WHAT NEEDS TO BE DONE: Set out the lines below as a Markdown table with two columns, Row and Line. Number each row and skip any blank lines.
┏━━
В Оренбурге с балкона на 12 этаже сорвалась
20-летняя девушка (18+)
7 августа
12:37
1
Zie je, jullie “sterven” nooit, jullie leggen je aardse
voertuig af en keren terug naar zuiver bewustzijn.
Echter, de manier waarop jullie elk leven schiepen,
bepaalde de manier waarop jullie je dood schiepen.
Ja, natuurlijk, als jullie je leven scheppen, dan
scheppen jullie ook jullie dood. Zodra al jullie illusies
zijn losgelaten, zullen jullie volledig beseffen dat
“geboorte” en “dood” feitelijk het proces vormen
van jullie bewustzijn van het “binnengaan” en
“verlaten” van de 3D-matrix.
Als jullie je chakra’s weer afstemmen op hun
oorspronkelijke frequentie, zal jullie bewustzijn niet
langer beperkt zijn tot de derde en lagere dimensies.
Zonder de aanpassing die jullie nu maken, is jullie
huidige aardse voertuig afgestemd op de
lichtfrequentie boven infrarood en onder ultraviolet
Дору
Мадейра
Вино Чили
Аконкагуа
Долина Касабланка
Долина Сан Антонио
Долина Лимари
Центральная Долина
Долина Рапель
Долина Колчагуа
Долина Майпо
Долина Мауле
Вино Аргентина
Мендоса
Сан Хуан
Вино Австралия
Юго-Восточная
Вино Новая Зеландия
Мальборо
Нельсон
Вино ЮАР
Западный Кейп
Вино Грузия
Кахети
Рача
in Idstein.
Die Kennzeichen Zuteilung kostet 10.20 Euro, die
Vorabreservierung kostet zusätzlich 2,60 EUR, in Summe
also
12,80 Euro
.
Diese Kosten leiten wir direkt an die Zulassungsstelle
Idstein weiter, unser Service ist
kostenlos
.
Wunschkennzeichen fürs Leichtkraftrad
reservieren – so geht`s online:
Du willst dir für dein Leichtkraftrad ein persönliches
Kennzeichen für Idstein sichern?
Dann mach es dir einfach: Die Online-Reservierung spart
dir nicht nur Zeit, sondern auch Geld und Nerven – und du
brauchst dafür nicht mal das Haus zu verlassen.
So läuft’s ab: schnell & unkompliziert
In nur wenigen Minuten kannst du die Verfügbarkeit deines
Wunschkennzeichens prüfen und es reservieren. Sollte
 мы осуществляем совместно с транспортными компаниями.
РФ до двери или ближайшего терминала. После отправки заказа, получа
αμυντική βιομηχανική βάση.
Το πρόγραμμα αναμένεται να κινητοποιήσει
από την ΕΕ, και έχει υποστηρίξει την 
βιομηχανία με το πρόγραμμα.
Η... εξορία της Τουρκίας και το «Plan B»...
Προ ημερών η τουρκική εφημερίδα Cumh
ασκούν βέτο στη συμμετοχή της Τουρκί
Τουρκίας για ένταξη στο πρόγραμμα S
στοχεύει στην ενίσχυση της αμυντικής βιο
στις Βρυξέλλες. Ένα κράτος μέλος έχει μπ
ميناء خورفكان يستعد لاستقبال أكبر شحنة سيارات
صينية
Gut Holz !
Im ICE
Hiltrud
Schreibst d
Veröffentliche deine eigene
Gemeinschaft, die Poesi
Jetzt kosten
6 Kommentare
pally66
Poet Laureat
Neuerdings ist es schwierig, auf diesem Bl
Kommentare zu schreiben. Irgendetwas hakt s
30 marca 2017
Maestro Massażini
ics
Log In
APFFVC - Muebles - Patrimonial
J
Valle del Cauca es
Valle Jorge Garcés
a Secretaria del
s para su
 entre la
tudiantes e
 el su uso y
┗━━
TASK RESPONSE:
| Row | Line |
|---|---|
| 1 | В Оренбурге с балкона на 12 этаже сорвалась |
| 2 | 20-летняя девушка (18+) |
| 3 | 7 августа |
| 4 | 12:37 |
| 5 | 1 |
| 6 | Zie je, jullie “sterven” nooit, jullie leggen je aardse |
| 7 | voertuig af en keren terug naar zuiver bewustzijn. |
| 8 | Echter, de manier waarop jullie elk leven schiepen, |
| 9 | bepaalde de manier waarop jullie je dood schiepen. |
| 10 | Ja, natuurlijk, als jullie je leven scheppen, dan |
| 11 | scheppen jullie ook jullie dood. Zodra al jullie illusies |
| 12 | zijn losgelaten, zullen jullie volledig beseffen dat |
| 13 | “geboorte” en “dood” feitelijk het proces vormen |
| 14 | van jullie bewustzijn van het “binnengaan” en |
| 15 | “verlaten” van de 3D-matrix. |
| 16 | Als jullie je chakra’s weer afstemmen op hun |
| 17 | oorspronkelijke frequentie, zal jullie bewustzijn niet |
| 18 | langer beperkt zijn tot de derde en lagere dimensies. |
| 19 | Zonder de aanpassing die jullie nu maken, is jullie |
| 20 | huidige aardse voertuig afgestemd op de |
| 21 | lichtfrequentie boven infrarood en onder ultraviolet |
| 22 | Дору |
| 23 | Мадейра |
| 24 | Вино Чили |
| 25 | Аконкагуа |
| 26 | Долина Касабланка |
| 27 | Долина Сан Антонио |
| 28 | Долина Лимари |
| 29 | Центральная Долина |
| 30 | Долина Рапель |
| 31 | Долина Колчагуа |
| 32 | Долина Майпо |
| 33 | Долина Мауле |
| 34 | Вино Аргентина |
| 35 | Мендоса |
| 36 | Сан Хуан |
| 37 | Вино Австралия |
| 38 | Юго-Восточная |
| 39 | Вино Новая Зеландия |
| 40 | Мальборо |
| 41 | Нельсон |
| 42 | Вино ЮАР |
| 43 | Западный Кейп |
| 44 | Вино Грузия |
| 45 | Кахети |
| 46 | Рача |
| 47 | in Idstein. |
| 48 | Die Kennzeichen Zuteilung kostet 10.20 Euro, die |
| 49 | Vorabreservierung kostet zusätzlich 2,60 EUR, in Summe |
| 50 | also |
| 51 | 12,80 Euro |
| 52 | . |
| 53 | Diese Kosten leiten wir direkt an die Zulassungsstelle |
| 54 | Idstein weiter, unser Service ist |
| 55 | kostenlos |
| 56 | . |
| 57 | Wunschkennzeichen fürs Leichtkraftrad |
| 58 | reservieren – so geht`s online: |
| 59 | Du willst dir für dein Leichtkraftrad ein persönliches |
| 60 | Kennzeichen für Idstein sichern? |
| 61 | Dann mach es dir einfach: Die Online-Reservierung spart |
| 62 | dir nicht nur Zeit, sondern auch Geld und Nerven – und du |
| 63 | brauchst dafür nicht mal das Haus zu verlassen. |
| 64 | So läuft’s ab: schnell & unkompliziert |
| 65 | In nur wenigen Minuten kannst du die Verfügbarkeit deines |
| 66 | Wunschkennzeichens prüfen und es reservieren. Sollte |
| 67 |  мы осуществляем совместно с транспортными компаниями. |
| 68 | РФ до двери или ближайшего терминала. После отправки заказа, получа |
| 69 | αμυντική βιομηχανική βάση. |
| 70 | Το πρόγραμμα αναμένεται να κινητοποιήσει |
| 71 | από την ΕΕ, και έχει υποστηρίξει την  |
| 72 | βιομηχανία με το πρόγραμμα. |
| 73 | Η... εξορία της Τουρκίας και το «Plan B»... |
| 74 | Προ ημερών η τουρκική εφημερίδα Cumh |
| 75 | ασκούν βέτο στη συμμετοχή της Τουρκί |
| 76 | Τουρκίας για ένταξη στο πρόγραμμα S |
| 77 | στοχεύει στην ενίσχυση της αμυντικής βιο |
| 78 | στις Βρυξέλλες. Ένα κράτος μέλος έχει μπ |
| 79 | ميناء خورفكان يستعد لاستقبال أكبر شحنة سيارات |
| 80 | صينية |
| 81 | Gut Holz ! |
| 82 | Im ICE |
| 83 | Hiltrud |
| 84 | Schreibst d |
| 85 | Veröffentliche deine eigene |
| 86 | Gemeinschaft, die Poesi |
| 87 | Jetzt kosten |
| 88 | 6 Kommentare |
| 89 | pally66 |
| 90 | Poet Laureat |
| 91 | Neuerdings ist es schwierig, auf diesem Bl |
| 92 | Kommentare zu schreiben. Irgendetwas hakt s |
| 93 | 30 marca 2017 |
| 94 | Maestro Massażini |
| 95 | ics |
| 96 | Log In |
| 97 | APFFVC - Muebles - Patrimonial |
| 98 | J |
| 99 | Valle del Cauca es |
| 100 | Valle Jorge Garcés |
| 101 | a Secretaria del |
| 102 | s para su |
| 103 |  entre la |
| 104 | tudiantes e |
| 105 |  el su uso y |